Data entries
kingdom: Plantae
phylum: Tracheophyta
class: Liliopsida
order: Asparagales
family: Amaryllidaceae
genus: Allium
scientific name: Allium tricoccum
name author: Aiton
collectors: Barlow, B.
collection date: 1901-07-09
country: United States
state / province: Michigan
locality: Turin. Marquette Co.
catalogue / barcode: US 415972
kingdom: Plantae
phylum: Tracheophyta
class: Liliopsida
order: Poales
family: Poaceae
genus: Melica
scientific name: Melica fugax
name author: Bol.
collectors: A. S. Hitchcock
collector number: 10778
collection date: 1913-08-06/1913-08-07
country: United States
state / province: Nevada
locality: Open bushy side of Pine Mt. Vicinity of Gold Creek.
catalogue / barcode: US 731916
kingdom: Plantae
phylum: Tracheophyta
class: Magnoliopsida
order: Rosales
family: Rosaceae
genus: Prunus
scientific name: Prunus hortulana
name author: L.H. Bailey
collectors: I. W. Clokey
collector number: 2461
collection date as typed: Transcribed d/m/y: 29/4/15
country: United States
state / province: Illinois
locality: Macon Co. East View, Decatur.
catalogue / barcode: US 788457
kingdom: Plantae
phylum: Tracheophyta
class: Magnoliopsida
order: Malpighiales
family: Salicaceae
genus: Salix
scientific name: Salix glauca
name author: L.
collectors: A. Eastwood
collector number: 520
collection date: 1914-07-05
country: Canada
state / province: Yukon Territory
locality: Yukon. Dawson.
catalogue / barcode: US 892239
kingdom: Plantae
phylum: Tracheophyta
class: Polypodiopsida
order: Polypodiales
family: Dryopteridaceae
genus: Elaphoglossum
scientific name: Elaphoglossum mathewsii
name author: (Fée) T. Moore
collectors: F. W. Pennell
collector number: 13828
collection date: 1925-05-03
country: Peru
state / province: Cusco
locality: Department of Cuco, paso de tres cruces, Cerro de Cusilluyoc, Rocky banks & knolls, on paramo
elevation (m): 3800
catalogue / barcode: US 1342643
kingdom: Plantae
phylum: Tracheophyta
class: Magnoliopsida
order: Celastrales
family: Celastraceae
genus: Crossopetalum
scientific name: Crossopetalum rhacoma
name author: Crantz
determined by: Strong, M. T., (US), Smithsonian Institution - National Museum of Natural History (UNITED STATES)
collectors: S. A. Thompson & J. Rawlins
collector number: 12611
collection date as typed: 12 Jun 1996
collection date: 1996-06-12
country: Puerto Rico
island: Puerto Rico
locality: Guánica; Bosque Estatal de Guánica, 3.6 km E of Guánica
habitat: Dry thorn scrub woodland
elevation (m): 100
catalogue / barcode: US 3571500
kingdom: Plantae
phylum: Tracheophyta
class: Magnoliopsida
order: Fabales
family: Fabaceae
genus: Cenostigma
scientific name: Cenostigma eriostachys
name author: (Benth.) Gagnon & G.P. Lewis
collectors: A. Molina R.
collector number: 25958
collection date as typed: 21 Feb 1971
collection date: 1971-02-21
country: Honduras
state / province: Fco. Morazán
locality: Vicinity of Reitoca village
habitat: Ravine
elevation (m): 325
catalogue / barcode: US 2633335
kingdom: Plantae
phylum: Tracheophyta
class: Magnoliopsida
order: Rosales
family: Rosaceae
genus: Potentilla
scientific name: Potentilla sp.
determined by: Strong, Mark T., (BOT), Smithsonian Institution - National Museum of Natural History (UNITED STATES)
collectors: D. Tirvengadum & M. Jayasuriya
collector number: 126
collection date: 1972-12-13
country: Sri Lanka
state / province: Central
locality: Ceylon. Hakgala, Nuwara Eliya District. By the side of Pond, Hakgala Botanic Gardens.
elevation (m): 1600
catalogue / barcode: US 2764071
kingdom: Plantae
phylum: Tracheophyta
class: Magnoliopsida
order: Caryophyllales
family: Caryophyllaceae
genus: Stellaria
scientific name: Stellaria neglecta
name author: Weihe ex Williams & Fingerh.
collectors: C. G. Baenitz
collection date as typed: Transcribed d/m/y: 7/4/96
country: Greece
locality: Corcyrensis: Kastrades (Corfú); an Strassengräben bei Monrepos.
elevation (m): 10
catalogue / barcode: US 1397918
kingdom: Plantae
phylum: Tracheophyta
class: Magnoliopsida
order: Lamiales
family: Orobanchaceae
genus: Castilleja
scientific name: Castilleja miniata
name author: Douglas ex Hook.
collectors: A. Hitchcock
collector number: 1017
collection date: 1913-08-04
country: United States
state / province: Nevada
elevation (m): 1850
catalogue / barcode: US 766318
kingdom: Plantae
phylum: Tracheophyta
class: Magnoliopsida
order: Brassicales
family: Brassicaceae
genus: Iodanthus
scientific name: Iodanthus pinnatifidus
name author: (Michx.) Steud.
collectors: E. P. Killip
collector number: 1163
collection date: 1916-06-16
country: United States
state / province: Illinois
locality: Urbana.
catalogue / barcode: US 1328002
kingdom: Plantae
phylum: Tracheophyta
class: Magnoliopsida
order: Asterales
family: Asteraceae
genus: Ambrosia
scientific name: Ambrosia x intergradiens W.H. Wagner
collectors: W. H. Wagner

(Written instruction) Locate every line in the listing that contains the string "elevation", and copy each of those lines.

(Written solution)
elevation (m): 3800
elevation (m): 100
elevation (m): 325
elevation (m): 1600
elevation (m): 10
elevation (m): 1850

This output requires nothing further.